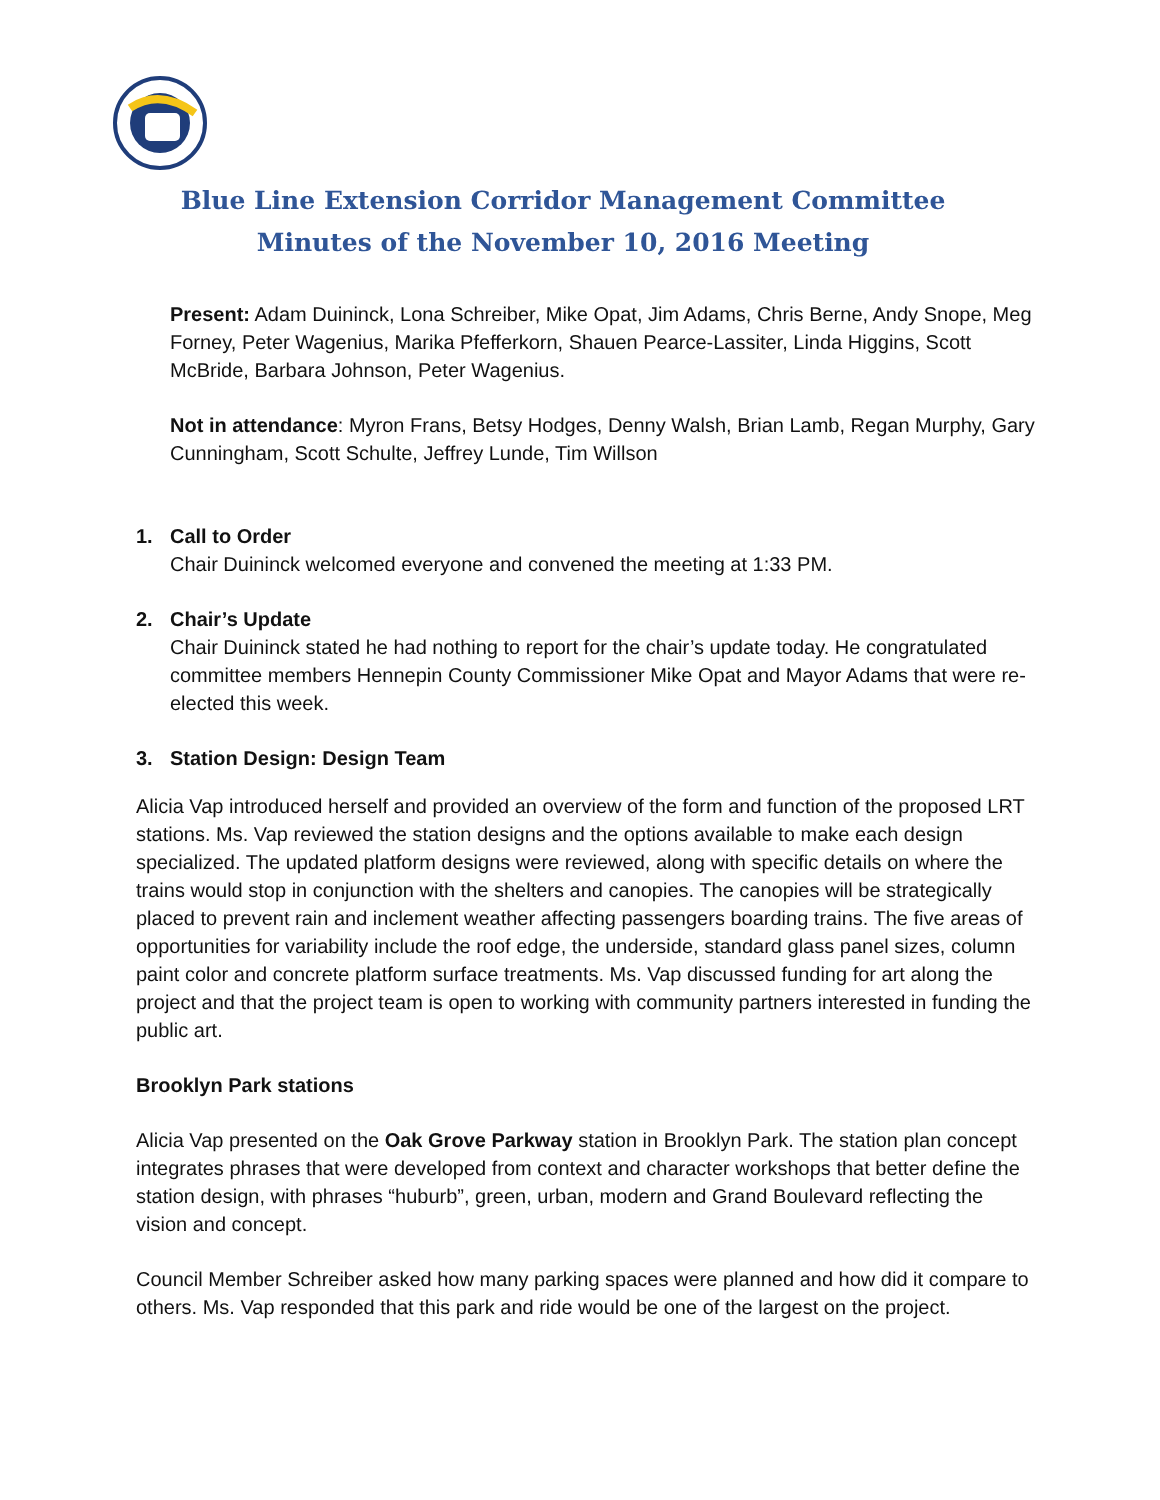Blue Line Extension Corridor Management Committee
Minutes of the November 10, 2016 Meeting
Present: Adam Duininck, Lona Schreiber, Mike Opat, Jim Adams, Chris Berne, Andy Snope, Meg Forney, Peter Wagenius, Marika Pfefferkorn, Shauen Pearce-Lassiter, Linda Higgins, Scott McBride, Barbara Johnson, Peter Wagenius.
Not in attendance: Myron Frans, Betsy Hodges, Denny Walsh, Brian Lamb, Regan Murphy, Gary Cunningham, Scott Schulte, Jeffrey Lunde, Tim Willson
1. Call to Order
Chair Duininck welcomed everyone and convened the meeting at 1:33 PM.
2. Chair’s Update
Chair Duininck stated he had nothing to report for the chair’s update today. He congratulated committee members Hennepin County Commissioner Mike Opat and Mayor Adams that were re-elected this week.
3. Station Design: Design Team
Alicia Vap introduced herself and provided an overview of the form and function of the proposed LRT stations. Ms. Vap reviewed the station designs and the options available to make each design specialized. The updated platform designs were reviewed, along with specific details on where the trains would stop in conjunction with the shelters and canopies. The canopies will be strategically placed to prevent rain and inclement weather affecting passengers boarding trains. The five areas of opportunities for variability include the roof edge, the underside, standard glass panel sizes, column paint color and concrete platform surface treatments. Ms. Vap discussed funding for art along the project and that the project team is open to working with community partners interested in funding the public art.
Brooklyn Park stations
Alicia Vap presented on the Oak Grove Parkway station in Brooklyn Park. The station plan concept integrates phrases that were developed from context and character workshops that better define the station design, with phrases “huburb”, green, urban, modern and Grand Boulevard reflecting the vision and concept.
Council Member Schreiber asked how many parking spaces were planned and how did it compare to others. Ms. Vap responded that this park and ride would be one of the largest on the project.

——————————

**Problem statement**
Each line in the entries above, starting at the line with "Not in attendance: Myron" and ending at the line with "3. Station Design: Design Team", is to be printed exactly, and only those lines.

**Answer area**
Not in attendance: Myron Frans, Betsy Hodges, Denny Walsh, Brian Lamb, Regan Murphy, Gary Cunningham, Scott Schulte, Jeffrey Lunde, Tim Willson
1. Call to Order
Chair Duininck welcomed everyone and convened the meeting at 1:33 PM.
2. Chair’s Update
Chair Duininck stated he had nothing to report for the chair’s update today. He congratulated committee members Hennepin County Commissioner Mike Opat and Mayor Adams that were re-elected this week.
3. Station Design: Design Team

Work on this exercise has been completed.